Ночь прошла спокойно. Утро следующего дня не принесло изменений в погоде - на небе ни облачка, на море - легкая зыбь. Казалось, переход в таком удалении от берега - с корабля едва были заметны горы анатолийского побережья - вполне может обеспечить нам безопасность. Но наши расчеты не оправдались. На подходе к меридиану мыса Керемпе сигнальщик Андрей Чернышев заметил вражеский самолет-разведчик.
– Старпом! Боевую тревогу!
– приказывает командир, а сам по телефону предупреждает Вуцкого: - Экстренно готовьтесь к максимальному ходу. Будет жарко! Иначе чего бы разведчик рыскал в такую рань и так далеко от берега.
Да, пожалуй, командир прав. Покружив впереди по курсу за пределами дальности огня, разведчик исчез. Но боевую тревогу мы не отменяли. И не напрасно. Вскоре появилась ударная авиация. Очевидно, самолеты были подняты в воздух заблаговременно, и разведчику оставалось только навести их на корабль.
Сколько их всего, сразу невозможно было определить. И каков тактический замысел? Пока мы видели тройку «Юнкерсов-87», идущих первыми в атаку. За ней - еще несколько троек.
К началу атаки мы с Иевлевым, как обычно, занимаем места на крыльях мостика. Из своей рубки вышел к выносному штурманскому пункту на мостике Телятников. Здесь он займется боевой прокладкой и нанесением тактической обстановки. В рубке вместо него остался надежный помощник рулевой Дмитрий Леонов. Пришли в движение стволы зенитной батареи и пушек главного калибра. И началось…
Воздушные атаки следовали одна за другой. Первая тройка самолетов атаковала нас с ходу. Видимо, чувствуя свое превосходство в силе, они даже не применили свой излюбленный прием - заходить на корабль с разных направлений. Огнем всех орудий мы заставили врага [181] сбросить бомбы примерно в двух кабельтовых от корабля. Атака «в лоб» противнику не удалась.

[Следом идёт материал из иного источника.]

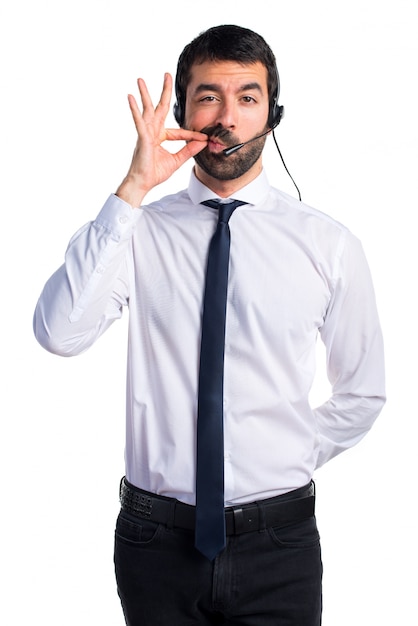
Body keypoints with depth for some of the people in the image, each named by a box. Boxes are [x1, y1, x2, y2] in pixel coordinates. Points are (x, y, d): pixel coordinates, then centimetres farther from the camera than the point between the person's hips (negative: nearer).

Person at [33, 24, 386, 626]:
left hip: (279, 543, 0)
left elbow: (362, 393, 8)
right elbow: (59, 333, -20)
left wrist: (292, 462, 1)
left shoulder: (326, 242, -2)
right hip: (157, 538, 0)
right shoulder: (138, 230, -3)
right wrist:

Новая тройка изменила тактику. Рассредоточившись, «юнкерсы» стали заходить с трех сторон - с кормы и с обоих бортов. Это потребовало от командира лидера исключительной собранности, бдительности и выдержки: самолеты находились на разных дистанциях от корабля и наибольшую опасность представлял ближайший. Именно от него следовало начать уклонение в первую очередь. Вот тут-то организованное нами дополнительное наблюдение старпомом и командиром БЧ-4 полностью себя оправдало. Мельников не сводит глаз с самолета, который, по его предположению, должен первым сбросить бомбы. Но начинает бомбометание «мой» «юнкерс».